Dans une Chine à deux vitesses, voici le récit d’une romance pleine de tendresse et d’une beauté stupéfiante. C’est aussi l’histoire de la disparition d’un monde de traditions paysannes et qui laisse apparaître par la bande les contrastes de l’Asie d’hier et d’aujourd’hui. C’est beau, fort et violent à la fois
Dans la campagne chinoise, non loin du désert de Gobi, Ma mène une vie rude de paysan sur les parcelles que lui loue une coopérative. Il est le dernier de sa fratrie à ne pas avoir pris épouse. Ses frères et sœurs décident donc de le marier avec Guiying, une femme à la santé fragile, que la communauté considère comme retardée. Ce mariage arrange bien sa famille à elle aussi. Réunis par le sort, Ma et Guiying fondent leur propre foyer et petit à petit, s’ouvrent l’un à l’autre.

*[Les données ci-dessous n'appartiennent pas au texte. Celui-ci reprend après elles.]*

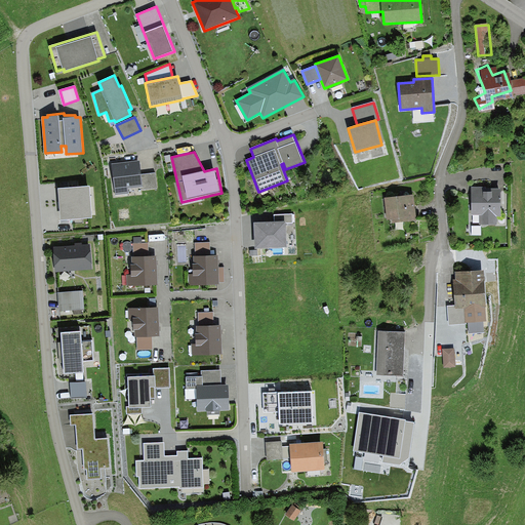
[(139,161),(111,164),(115,195),(129,194),(128,188),(142,187),(143,190),(157,188),(155,173),(140,175),(139,161)]
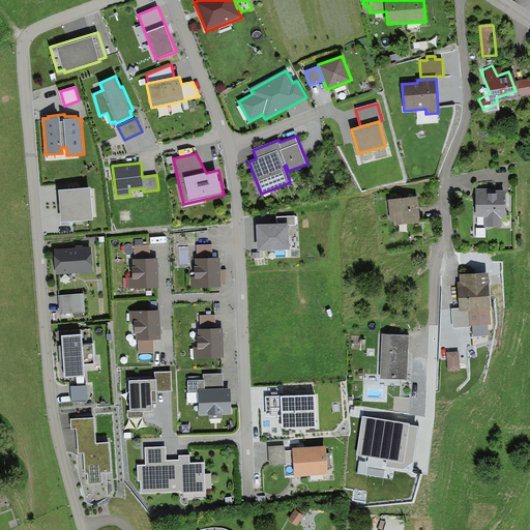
[(90,187),(60,189),(61,205),(62,222),(93,221),(90,187)]
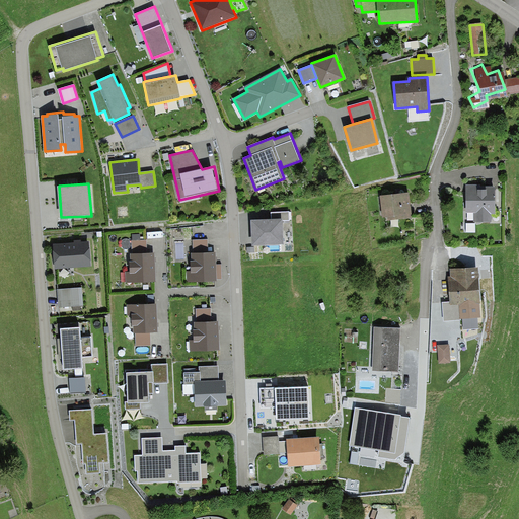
[(491,184),(474,184),(475,189),(464,190),(464,208),(476,208),(476,217),(485,217),(485,204),(491,205),(491,184)]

Raconter l’histoire d’un couple de paysans du nord de la Chine et suivre leur quotidien au fil des saisons qui passent : voici un scénario dont la simplicité apparaît comme une gageure. Il est pourtant rempli d’intelligence, tant il parvient à raconter l’évolution d’une société (celle de la Chine actuelle) à travers une histoire à la fois cruelle et intime.
Ma et Guiying sont mal assortis : lui, pauvre paysan, ne connaît rien d’autre que la culture traditionnelle de la terre ; elle, handicapée, est malaimée depuis sa naissance. Désormais mari et femme, ils n’ont d’autre choix que d’avancer ensemble dans cette existence qui semble bien rude. Jour après jour, au fil d’un calendrier dont on arrache les pages, on partage leur quotidien. Il est fait de gestes et de mots simples mais se remplit peu à peu d’une tendresse infinie : partager le repas, cultiver la terre, prendre soin des animaux, construire une maison, fabriquer une couveuse et puis élever des poussins. On sent dans cette réalité domestique l’envie de prendre soin de l’autre parce que le bonheur est désormais dans la construction de cette vie à deux. Dans des paysages sublimes où le jaune du désert se mêle au vert des cultures, où le vent et la pluie sont à la fois une bénédiction et une menace, Ma raconte aussi son amour de la terre à Guiying.
Ruijun Li prend le temps de poser son récit et laisse vivre ses personnages au travers de scènes qui ressemblent à des petits tableaux dont le cadre et la lumière sont travaillés avec talent. Il plante ainsi son couple de paysans dans un univers rural où le lien avec la nature s’effiloche inexorablement et où le pouvoir de l’argent détruit les plus faibles.
C’est à la fois terriblement touchant et d’une tristesse infinie. On assiste ainsi au quotidien tranquille d’un couple qui se construit, mais on comprend aussi bien vite que leur mode de vie traditionnel est en voie de disparaitre. En toile de fond, se dessine alors un autre portrait : celui d’une Chine impitoyable avec ses coopératives agricoles corrompues et ses promoteurs immobiliers sans scrupule. En contrepoint à l’humanité des deux personnages principaux, on devine un pays miné par l’exode rural, les relocalisations et la spoliation. Il y a tout cela dans cette histoire d’amour si dense et dans ce film visuellement si impressionnant, qu’il s’impose presque comme un geste esthétique de révolte.